I'm currently using
git annex reinject --known to deduplicate directories containing dozens number of huge (up to 4-13 Gb) files.
Let's focus on one example big file.
The file being reinjected is not already available in
.git/annex/objects. It will be after
git annex reinject --known completes.
The file being reinjected is on a different filesystem on the same disk. This might be important.
Time taken to process one file.
It's done in the background on a server and yields a log that shows how much time passes.
It looks like:
reinject my_big_file.dv (7 minutes pass) (checksum...) (20 minutes pass) ok
my_big_file.dv is 8.7G big.
With the USB2 bandwith available, reading that file can take between 7 and 12 minutes.
- 7 minutes is a reasonable time to read the whole file
- after "checksum..." appears, 20 minutes pass which is a reasonable time to move the file to the partition containing git-annex repository ... or to read it twice?
This looks "mostly reasonable", perhaps a little long.
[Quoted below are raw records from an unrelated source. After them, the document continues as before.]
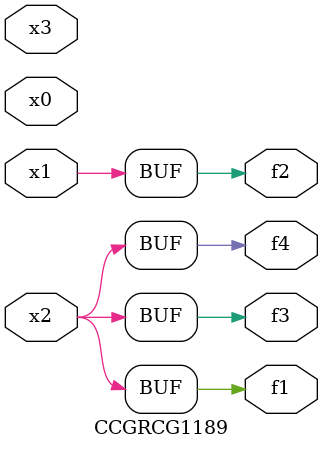
<source format=v>
module CCGRCG1189(
	input x0, x1, x2, x3,
	output f1, f2, f3, f4
);
	assign f1 = x2;
	assign f2 = x1;
	assign f3 = x2;
	assign f4 = x2;
endmodule

</source>
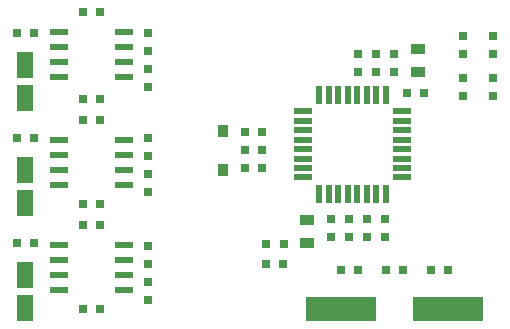
<source format=gtp>
G04*
G04 #@! TF.GenerationSoftware,Altium Limited,Altium Designer,21.7.1 (17)*
G04*
G04 Layer_Color=8421504*
%FSLAX44Y44*%
%MOMM*%
G71*
G04*
G04 #@! TF.SameCoordinates,46D70AF8-5DF4-403A-B55C-3C1985085F34*
G04*
G04*
G04 #@! TF.FilePolarity,Positive*
G04*
G01*
G75*
%ADD18R,1.6000X0.5500*%
%ADD19R,0.5500X1.6000*%
%ADD20R,0.7500X0.7500*%
%ADD21R,0.7500X0.7500*%
%ADD22R,1.3000X0.9000*%
%ADD23R,0.8800X1.0200*%
%ADD24R,0.8000X0.8000*%
%ADD25R,0.8000X0.8000*%
%ADD26R,1.3500X2.2000*%
%ADD27R,6.0000X2.0000*%
%ADD28R,1.5200X0.6000*%
D18*
X339000Y137100D02*
D03*
Y145100D02*
D03*
Y153100D02*
D03*
Y161100D02*
D03*
Y169100D02*
D03*
Y177100D02*
D03*
Y185100D02*
D03*
Y193100D02*
D03*
X423000D02*
D03*
Y185100D02*
D03*
Y177100D02*
D03*
Y169100D02*
D03*
Y161100D02*
D03*
Y153100D02*
D03*
Y145100D02*
D03*
Y137100D02*
D03*
D19*
X353000Y207100D02*
D03*
X361000D02*
D03*
X369000D02*
D03*
X377000D02*
D03*
X385000D02*
D03*
X393000D02*
D03*
X401000D02*
D03*
X409000D02*
D03*
Y123100D02*
D03*
X401000D02*
D03*
X393000D02*
D03*
X385000D02*
D03*
X377000D02*
D03*
X369000D02*
D03*
X361000D02*
D03*
X353000D02*
D03*
D20*
X408940Y101480D02*
D03*
Y86480D02*
D03*
X474980Y256420D02*
D03*
Y241420D02*
D03*
X500380Y256420D02*
D03*
Y241420D02*
D03*
X393700Y101480D02*
D03*
Y86480D02*
D03*
X378460Y101480D02*
D03*
Y86480D02*
D03*
X363220Y101480D02*
D03*
Y86480D02*
D03*
X401320Y226180D02*
D03*
Y241180D02*
D03*
X416560Y226180D02*
D03*
Y241180D02*
D03*
X386080Y241180D02*
D03*
Y226180D02*
D03*
X208280Y78620D02*
D03*
Y63620D02*
D03*
Y48140D02*
D03*
Y33140D02*
D03*
Y170060D02*
D03*
Y155060D02*
D03*
Y139580D02*
D03*
Y124580D02*
D03*
Y258960D02*
D03*
Y243960D02*
D03*
Y228480D02*
D03*
Y213480D02*
D03*
D21*
X289680Y175260D02*
D03*
X304680D02*
D03*
X322714Y80469D02*
D03*
X307714D02*
D03*
X426840Y208280D02*
D03*
X441840D02*
D03*
X96640Y81280D02*
D03*
X111640D02*
D03*
X96640Y170180D02*
D03*
X111640D02*
D03*
X96640Y259080D02*
D03*
X111640D02*
D03*
X462160Y58420D02*
D03*
X447160D02*
D03*
X370960D02*
D03*
X385960D02*
D03*
X304680Y160020D02*
D03*
X289680D02*
D03*
X152520Y96520D02*
D03*
X167520D02*
D03*
X152520Y25400D02*
D03*
X167520D02*
D03*
X152520Y185420D02*
D03*
X167520D02*
D03*
X152520Y114300D02*
D03*
X167520D02*
D03*
X152520Y276860D02*
D03*
X167520D02*
D03*
X152520Y203200D02*
D03*
X167520D02*
D03*
X289680Y144780D02*
D03*
X304680D02*
D03*
X424060Y58420D02*
D03*
X409060D02*
D03*
D22*
X342900Y100940D02*
D03*
Y81940D02*
D03*
X436880Y226720D02*
D03*
Y245720D02*
D03*
D23*
X271780Y176370D02*
D03*
Y143670D02*
D03*
D24*
X322460Y63500D02*
D03*
X307460D02*
D03*
D25*
X474980Y205980D02*
D03*
Y220980D02*
D03*
X500380Y205980D02*
D03*
Y220980D02*
D03*
D26*
X104140Y26540D02*
D03*
Y54740D02*
D03*
Y115440D02*
D03*
Y143640D02*
D03*
Y204340D02*
D03*
Y232540D02*
D03*
D27*
X461560Y25400D02*
D03*
X371560D02*
D03*
D28*
X132620Y80010D02*
D03*
Y67310D02*
D03*
Y54610D02*
D03*
Y41910D02*
D03*
X187420Y80010D02*
D03*
Y67310D02*
D03*
Y54610D02*
D03*
Y41910D02*
D03*
X132620Y168910D02*
D03*
Y156210D02*
D03*
Y143510D02*
D03*
Y130810D02*
D03*
X187420Y168910D02*
D03*
Y156210D02*
D03*
Y143510D02*
D03*
Y130810D02*
D03*
X132620Y260350D02*
D03*
Y247650D02*
D03*
Y234950D02*
D03*
Y222250D02*
D03*
X187420Y260350D02*
D03*
Y247650D02*
D03*
Y234950D02*
D03*
Y222250D02*
D03*
M02*

</source>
Source code in Hash.hs says:
mstat <- liftIO $ catchMaybeIO $ getFileStatus file case (mstat, fast) of (Just stat, False) -> do filesize <- liftIO $ getFileSize' file stat showAction "checksum" check <$> hashFile hash file filesize _ -> return True
I expected "checksum..." to appear before the checksum is actually computed, and source code appears to confirm that (trying to compensate ignorance of Haskell with knowledge of OCaml, pure functions, closures, functional programming, including C# and reactive programming).
- Is it true that checksum is computed after "checksum..." appears?
- Why do 7 minute pass before "checksum..." appear? What happens?
- What happens in the 20 minutes after "checksum..." appear and before "ok"?